Is the “evaluation map” $Y^{I}\times I\to Y$ continuous for general $Y$?

Question

My question is explicitly the following:

If $Y^{I}$ is given the compact-open topology is the map $Y^{I}\times I\to Y, (\gamma,t)\mapsto \gamma(t)$ continuous even if $Y$ is not Hausdorff?

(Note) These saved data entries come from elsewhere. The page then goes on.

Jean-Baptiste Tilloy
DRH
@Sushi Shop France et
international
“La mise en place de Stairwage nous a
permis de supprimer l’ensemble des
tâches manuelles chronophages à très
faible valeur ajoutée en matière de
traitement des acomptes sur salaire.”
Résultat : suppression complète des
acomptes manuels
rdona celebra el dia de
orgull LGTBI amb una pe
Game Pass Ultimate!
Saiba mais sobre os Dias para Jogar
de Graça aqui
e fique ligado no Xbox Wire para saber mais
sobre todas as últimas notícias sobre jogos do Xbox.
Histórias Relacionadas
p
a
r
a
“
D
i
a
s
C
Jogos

In the case that $Y$ is Hausdorff one can quickly see that $Y^{I}$ is Hausdorff with the compact-open topology and the statement follows from the exponential law:

Exponential law

If $B$ is locally compact and $C$ is Hausdorff, then the map $$E:(A^{B})^{C}\to A^{B\times C}, \qquad f\mapsto \big(\ (b,c)\mapsto f(c)\,(b)\ \big)$$ is well defined and a homeomorphism, where the spaces of continuous maps have been given the compact-open topology.

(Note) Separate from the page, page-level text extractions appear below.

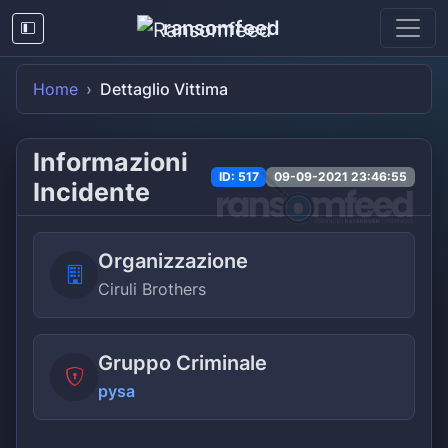
ransomfeed
Home
Dettaglio Vittima
Informazioni
ID: 517
09-09-2021 23:46:55
Incidente
Organizzazione
Ciruli Brothers
Gruppo Criminale
pysa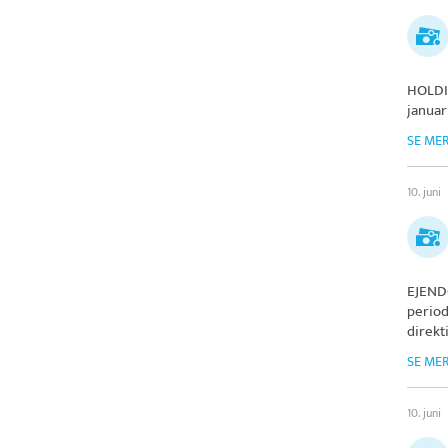
HOLDI
januar
SE ME
10. juni
EJEND
period
direkt
SE ME
10. juni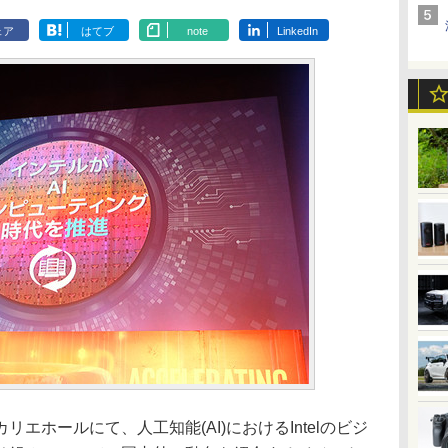
ェア
はてブ
note
LinkedIn
ホールにて、人工知能(AI)におけるIntelのビジ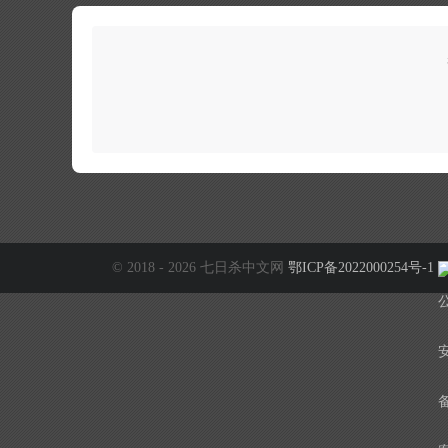
© 2018 - 2026 七日杀中文网
鄂ICP备2022000254号-1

The identity function $Y^{I}\to Y^{I}$ is continuous and the above map associates it to the function $Y^{I}\times I\to Y, (\gamma,t)\mapsto \mathrm{id}(\gamma)\,(t)=\gamma(t)$, so the evaluation is continuous.

Some context: The evaluation at $t$ for a fixed $t$ is continuous as a map $Y^{I}\to Y$ regardless of whether or not $Y$ is Hausdorff. This was an exercise and I wonder if this generalisation is always true.

Answer 1

Yes. It is only needed that $I$ is strongly (see the comment of Henno) locally compact.

Let $e$ denote the evaluation function, let $U$ be an open subset of $Y$ and let $e(\gamma,t)=\gamma(t)\in U$.

Since $\gamma$ is continuous and $t$ has arbitrarily small compact neighborhoods a compact neighborhood $K$ of $t$ can be found in $I$ with $\gamma(K)\subseteq U$ or equivalently $\gamma\in M(K,U)$ where $M(K,U)$ is defined as the set $\{f\in Y^I\mid f(K)\subseteq U\}$ and belongs to the subbase of the compact-open topology on $Y^I$.

Then $M(K,U)\times K$ is a neighborhood of $\langle\gamma,t\rangle$ in $Y^I\times I$ that satisfies $e(M(K,U)\times K)\subseteq U$.

This proves that $e$ is continuous at arbitrary $\langle\gamma,t\rangle\in Y^I\times I$, so we conclude that $e$ is continuous.

It was not used in this proof that $Y$ is Hausdorff.